City of Women (1980)

Federico Fellini’s 1963 masterwork 8 ½ is, among many things, a look at women from the perspective of man. The lead character’s impressions of women, throughout all the stages of his life, are a vibrant pastiche ranging from the vulgar and exaggerated to the subtle and stoic. In City of Women (1980), a follow-up of sorts, the fallibility of perspective is from an even higher bird’s-eye view; while we follow one man (played by Marcello Mastroianni, the same actor as in 8 ½) on an even wilder ride, where he’s no longer the one in control. Woman’s story here is reclaimed; the 1963 image of Mastroianni armed with a lion tamer’s whip and chair is replaced by exaggerated feminist sensibilities, including roller-skating women kicking male mannequins in the groin.

In fact, City of Women also plays like a sort of Alice’s Adventures in Wonderland – beginning with the pursuit of a White Rabbit as a mysterious woman in sunglasses; followed by a series of misadventures, each more absurd than the last; and culminating in a trial, outrageous sentencing, and an awakening from a dream.

The film opens with a just-past-middle-aged man Snàporaz, played by Mastroianni, riding a train where he has a brief fling with a stranger. Enraptured, he follows her into the forest, then loses track of her and wanders into an overgrown, seemingly abandoned Grand Hotel. He finds himself in the middle of a feminists’ convention, a scene of chaos and pandemonium filled to the brim with passionate activist women, where the key note speaker is a woman with multiple husbands; she says she was inspired by Snow White and the Seven Dwarfs.
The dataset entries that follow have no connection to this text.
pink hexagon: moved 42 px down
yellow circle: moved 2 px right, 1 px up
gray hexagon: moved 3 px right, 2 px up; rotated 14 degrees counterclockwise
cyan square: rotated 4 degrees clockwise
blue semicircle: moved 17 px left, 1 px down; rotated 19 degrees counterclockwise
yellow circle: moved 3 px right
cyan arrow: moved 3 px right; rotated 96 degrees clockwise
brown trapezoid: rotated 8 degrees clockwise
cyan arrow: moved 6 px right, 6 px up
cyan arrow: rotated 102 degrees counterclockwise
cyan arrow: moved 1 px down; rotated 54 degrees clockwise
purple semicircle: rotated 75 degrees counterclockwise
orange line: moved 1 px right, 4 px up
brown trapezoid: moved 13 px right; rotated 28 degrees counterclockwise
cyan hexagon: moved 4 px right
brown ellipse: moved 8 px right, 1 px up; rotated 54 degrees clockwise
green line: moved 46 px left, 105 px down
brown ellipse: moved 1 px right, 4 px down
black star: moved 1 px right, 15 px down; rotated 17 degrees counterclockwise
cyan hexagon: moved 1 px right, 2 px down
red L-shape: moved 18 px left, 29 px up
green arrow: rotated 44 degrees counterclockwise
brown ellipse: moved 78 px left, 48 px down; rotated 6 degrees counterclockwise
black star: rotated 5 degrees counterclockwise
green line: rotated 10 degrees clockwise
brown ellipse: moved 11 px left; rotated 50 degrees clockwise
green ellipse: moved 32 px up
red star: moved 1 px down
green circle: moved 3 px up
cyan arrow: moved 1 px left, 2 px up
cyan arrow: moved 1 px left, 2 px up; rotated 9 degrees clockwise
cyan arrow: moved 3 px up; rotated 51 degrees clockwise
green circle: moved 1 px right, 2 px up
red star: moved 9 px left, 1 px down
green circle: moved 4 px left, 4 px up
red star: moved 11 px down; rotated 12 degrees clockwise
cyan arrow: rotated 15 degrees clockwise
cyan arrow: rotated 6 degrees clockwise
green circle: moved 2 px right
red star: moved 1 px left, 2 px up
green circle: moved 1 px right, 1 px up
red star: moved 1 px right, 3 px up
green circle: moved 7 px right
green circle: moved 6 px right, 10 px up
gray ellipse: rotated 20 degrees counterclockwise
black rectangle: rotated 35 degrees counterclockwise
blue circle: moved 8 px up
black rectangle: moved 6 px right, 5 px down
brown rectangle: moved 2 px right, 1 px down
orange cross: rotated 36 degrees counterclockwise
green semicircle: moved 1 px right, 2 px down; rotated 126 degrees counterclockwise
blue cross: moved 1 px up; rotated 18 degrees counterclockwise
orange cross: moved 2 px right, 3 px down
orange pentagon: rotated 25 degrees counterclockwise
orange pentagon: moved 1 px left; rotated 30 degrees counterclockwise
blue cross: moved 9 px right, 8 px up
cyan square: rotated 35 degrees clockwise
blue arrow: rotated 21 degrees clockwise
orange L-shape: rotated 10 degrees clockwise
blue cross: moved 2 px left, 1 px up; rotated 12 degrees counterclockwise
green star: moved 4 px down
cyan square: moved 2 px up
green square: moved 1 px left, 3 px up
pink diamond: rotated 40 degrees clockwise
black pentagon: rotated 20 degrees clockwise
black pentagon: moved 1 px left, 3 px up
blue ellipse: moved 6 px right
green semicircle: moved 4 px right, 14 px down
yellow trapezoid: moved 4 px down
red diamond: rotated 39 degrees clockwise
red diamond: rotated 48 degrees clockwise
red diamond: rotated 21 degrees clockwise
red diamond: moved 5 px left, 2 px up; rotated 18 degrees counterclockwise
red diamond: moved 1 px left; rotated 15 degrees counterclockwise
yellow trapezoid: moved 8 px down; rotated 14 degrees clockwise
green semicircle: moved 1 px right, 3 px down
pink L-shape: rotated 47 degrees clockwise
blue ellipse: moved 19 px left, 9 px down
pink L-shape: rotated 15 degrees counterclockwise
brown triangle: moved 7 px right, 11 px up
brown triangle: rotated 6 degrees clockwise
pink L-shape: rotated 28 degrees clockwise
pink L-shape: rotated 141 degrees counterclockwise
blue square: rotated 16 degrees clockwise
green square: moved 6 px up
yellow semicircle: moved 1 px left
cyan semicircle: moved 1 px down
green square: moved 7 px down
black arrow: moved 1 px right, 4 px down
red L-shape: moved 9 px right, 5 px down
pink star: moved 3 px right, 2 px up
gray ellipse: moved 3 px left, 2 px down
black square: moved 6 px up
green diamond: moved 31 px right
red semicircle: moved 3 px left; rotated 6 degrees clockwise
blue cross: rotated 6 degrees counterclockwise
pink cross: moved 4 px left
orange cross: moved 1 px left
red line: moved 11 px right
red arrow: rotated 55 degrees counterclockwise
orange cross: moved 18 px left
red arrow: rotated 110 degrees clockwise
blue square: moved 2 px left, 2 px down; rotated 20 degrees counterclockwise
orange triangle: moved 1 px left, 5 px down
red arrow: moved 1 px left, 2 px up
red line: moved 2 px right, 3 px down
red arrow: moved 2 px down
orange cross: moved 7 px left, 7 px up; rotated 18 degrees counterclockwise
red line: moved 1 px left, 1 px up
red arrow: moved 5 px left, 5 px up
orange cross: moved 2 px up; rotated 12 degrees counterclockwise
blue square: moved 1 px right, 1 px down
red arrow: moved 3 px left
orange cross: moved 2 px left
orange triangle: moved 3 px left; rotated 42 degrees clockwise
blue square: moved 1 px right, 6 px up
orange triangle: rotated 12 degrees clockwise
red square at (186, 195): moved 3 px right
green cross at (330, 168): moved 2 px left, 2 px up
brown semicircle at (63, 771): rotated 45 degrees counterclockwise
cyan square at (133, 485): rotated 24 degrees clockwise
Snàporaz tries to get back to the train station, and after a few bumpy starts, finds refuge at the home of Dr. Katzone, who lives in the countryside away from the hotel. Katzone’s house is a sort of high-tech villa, or maybe a tomb, free from the rule of women where he is lord and master of his own space. His labyrinthine home includes interactive photographs, showcasing his past loves and playing audio of their soundbites, and a celebration is about to unfold celebrating a “milestone” of sorts in his love life. Here, the women of his lifetime, including girlfriends, servants, chefs, all fall to his command. In hiding himself out, and perhaps by separating the women of his household from the greater community, they seem oblivious to the rising feminism and self-determination of their sisters outside the palazzo walls.

That night, under the guise of staying as a houseguest, Snàporaz is caught in a trap: underneath his bed is a slide, and he whisks by his own memories of women looming from his past; not as static photographs and audio recordings like for Katzone, but as the real deal: living, breathing women, illuminated by stagelights like acts in a circus. He glides past them and lands deep below into some sort of test of masculinity; it’s hard not to be reminded of gay conversion camps, with exaggeratedly delicate-looking men donning robes, short shorts, and scarves, who, one by one, are summoned away for a final test of manhood and ultimately a trial – all run by women.

The events of the film reflect an impotence, both figurative and literal, of man in the era of feminism; Mastroianni, at one time an effortlessly suave embodiment of confidence and self-assuredness, now has no control over his destiny, and is fully at the mercy of women, whether they cart him around or chase him away. The world of the 1960s where he commanded (in his mind at least) the opposite sex is gone now, and now in his 50s, his masculinity just doesn’t seem up to the task anymore. Taking Katzone as a contemporary, in age and romantic prowess, the only way men in this world can grapple with the rise of feminism is to run away from it.

The power Mastroianni held over women in 1963’s 8 ½ is long gone by 1980’s City of Women. Even the few that do seem charmed by him, and go out of their way to help him, are doing so by their own accord, and even then they ultimately bamboozle him. He’s little more than a pawn or a plaything. Perhaps this shift, daringly embodied by Italian cinema’s leading figure of masculinity, is all the stronger a case that times have changed. Or rather – not that the times themselves have changed, but that men are finally realizing it.

The common delusional misconception that feminism is hatred toward men, is here fully realized and experienced by the likely machismo-minded older men of 1980 Italy. They, in turn, grew up before and during the fascist era, and perhaps being confronted by the concept of gender equality may have been truly shocking for them. In addition to Mastroianni’s performance, this gender and generational conflict is recognized one of world cinema’s preeminent filmmakers, Fellini; through this film, he acknowledges his generation’s (and perhaps his own) failings or misunderstandings that the world is moving on. Like Snàporaz, the City of Women has been awakened.